Oryx and Crake is a deeply pessimistic book, but it is also very funny. Atwood has a wonderfully wry, black sense of humour. And she clearly had fun inventing advertising slogans and brand names. In fact, she could well have an alternative career mapped out for herself if her brave new world comes to pass. But let's hope not.

Juggling past and present in the Snowman's mind, Atwood lets him tell his story. And he tells it well. He is just and ordinary, amiable, funny fellow, bright but not too bright, disturbed but not overly scarred by his mother's desertion of the family when he was a child, and he's a suitable foil for Crake, his long-time, brilliant, manipulative friend. You may not like their taste in entertainment (TV: Noodie news and "open-heart surgery live time"; Internet: "animal snuff sites," executions in Asia at "headsoff.com," assisted suicides at "nitee-nite.com," for example) or their appetite for pornography, but that's just an everyday part of their ordinary world. You may like even less Crake's personal research and its results, the power he manages to accrue, and the plan he eventually implements. But you are never sure what he intends or intended. And I wished Atwood had not dwelt so much on the Snowman's obsession with Oryx's abused and sordid past. But the world Atwood proposes is disturbed and disturbing in every way, and it is so much like our own world that it all seems horribly possible.

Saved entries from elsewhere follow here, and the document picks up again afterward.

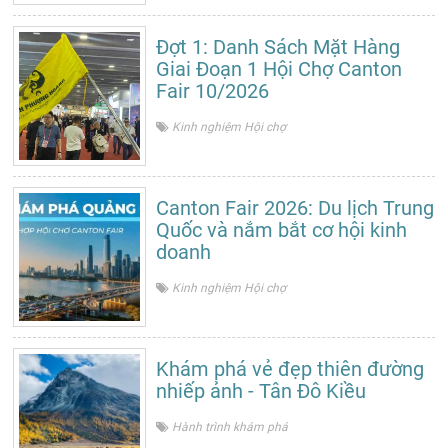
Đợt 1: Danh Sách Mặt Hàng
Giai Đoạn 1 Hội Chợ Canton
Fair 10/2026
Kinh nghiệm Hội chợ
Canton Fair 2026: Du lịch Trung
Quốc và nắm bắt cơ hội kinh
doanh
Kinh nghiệm Hội chợ
Khám phá vẻ đẹp thiên đường
nhiếp ảnh - Tân Đô Kiều
Hành trình khám phá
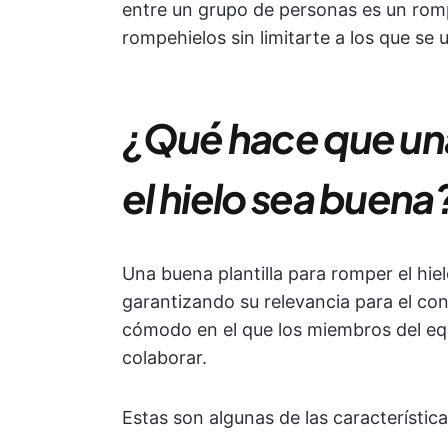
entre un grupo de personas es un romp
rompehielos sin limitarte a los que se 
¿Qué hace que una
el hielo sea buena
Una buena plantilla para romper el hiel
garantizando su relevancia para el con
cómodo en el que los miembros del equ
colaborar.
Estas son algunas de las característic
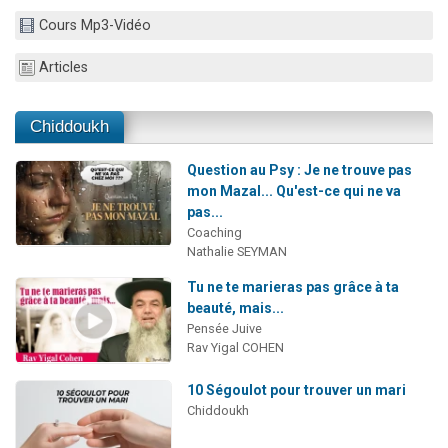
Il reste 49 places pour étudier en groupe sur Zoom
Cours Mp3-Vidéo
12 nouvelles musiques dans Torah-Box Music
Articles
3 personnes viennent de nous rejoindre sur WhatsApp
2 personnes viennent de nous rejoindre sur WhatsApp
Chiddoukh
2 personnes viennent de nous rejoindre sur WhatsApp
Question au Psy : Je ne trouve pas
mon Mazal... Qu'est-ce qui ne va
pas...
Coaching
Nathalie SEYMAN
Tu ne te marieras pas grâce à ta
beauté, mais...
Pensée Juive
Rav Yigal COHEN
10 Ségoulot pour trouver un mari
Chiddoukh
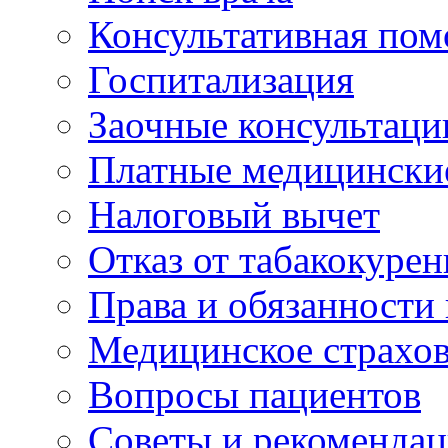
Консультативная по
Госпитализация
Заочные консультаци
Платные медицински
Налоговый вычет
Отказ от табакокурен
Права и обязанности
Медицинское страхо
Вопросы пациентов
Советы и рекоменда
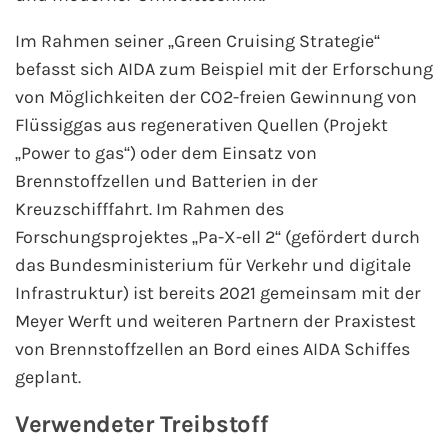
Im Rahmen seiner „Green Cruising Strategie“
befasst sich AIDA zum Beispiel mit der Erforschung
von Möglichkeiten der CO2-freien Gewinnung von
Flüssiggas aus regenerativen Quellen (Projekt
„Power to gas“) oder dem Einsatz von
Brennstoffzellen und Batterien in der
Kreuzschifffahrt. Im Rahmen des
Forschungsprojektes „Pa-X-ell 2“ (gefördert durch
das Bundesministerium für Verkehr und digitale
Infrastruktur) ist bereits 2021 gemeinsam mit der
Meyer Werft und weiteren Partnern der Praxistest
von Brennstoffzellen an Bord eines AIDA Schiffes
geplant.
Verwendeter Treibstoff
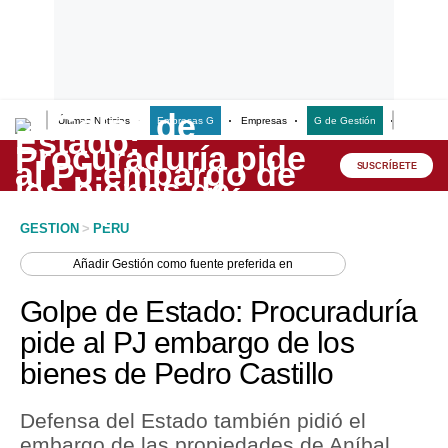
Últimas Noticias
Empresas G
Empresas
G de Gestión
Finanzas
Lo último
Peru Quiosco
SUSCRÍBETE
Portada
GESTION
>
PERU
Empresas
Añadir
Gestión
como fuente preferida en
Management & Empleo
Golpe de Estado: Procuraduría
Economía
pide al PJ embargo de los
bienes de Pedro Castillo
Mercados
Perú
Defensa del Estado también pidió el
embargo de las propiedades de Aníbal
Política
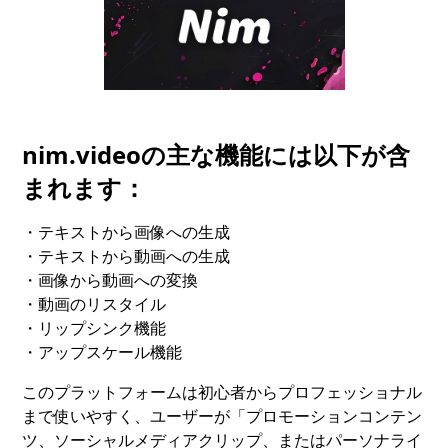
nim.videoの主な機能には以下が含
まれます：
・テキストから画像への生成
・テキストから動画への生成
・画像から動画への変換
・動画のリスタイル
・リップシンク機能
・アップスケール機能
このプラットフォームは初心者からプロフェッショナル
まで使いやすく、ユーザーが「プロモーションコンテン
ツ、ソーシャルメディアクリップ、またはパーソナライ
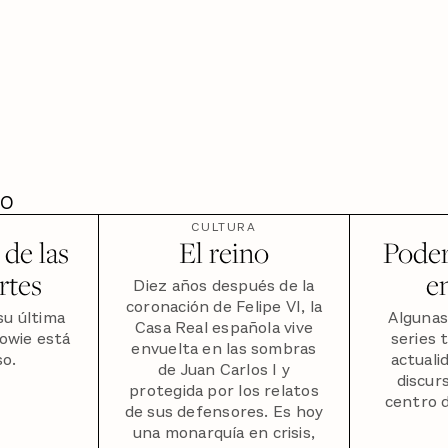
DO
CULTURA
de las
El reino
Pode
rtes
e
Diez años después de la
coronación de Felipe VI, la
su última
Algunas
Casa Real española vive
owie está
series t
envuelta en las sombras
so.
actuali
de Juan Carlos I y
discur
protegida por los relatos
centro d
de sus defensores. Es hoy
una monarquía en crisis,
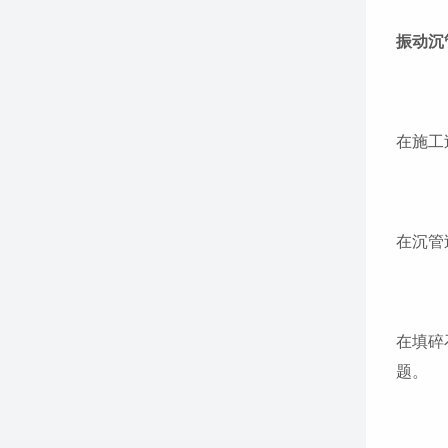
振动沉
在施工
在沉管
在填碎
题。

At the front of the book, Atwood quotes from Swift's Gulliver's Travels: "I could perhaps like others have astonished you with strange improbable tales, but I rather chose to relate plain matter of fact in the simplest manner and style." But this was Swift being ironical. What, then, are we to make of Atwood's "factual" tale? Is this what happens, as one blurb for the book suggests, when progress gets out of hand? Are we really too clever for our own good?

Perhaps not. We live in a technologically brilliant age, and in the acknowledgements at the end of the book, Atwood directs us to the oryxandcrake.com website for a full list of fridge magnet quotes, parables and media sources of some of her ideas, but the site is so slow and clunky that I lost patience with it. There is, however, a long extract from the book, which will give you a good idea of whether you want to read it or not. It struck me that if more and more publishers adopt this practice, then book reviewers might soon join the list of species which have "kakked it in the past fifty years." Then, some "Extinctathon Grandmaster" gamesplayer could adopt his/her name as a codename, just as Crake, Oryx and Snowman (Abominable) were chosen before the "JUVE killer virus" ended everyone's game. There's a bit more "fact in fiction" for you!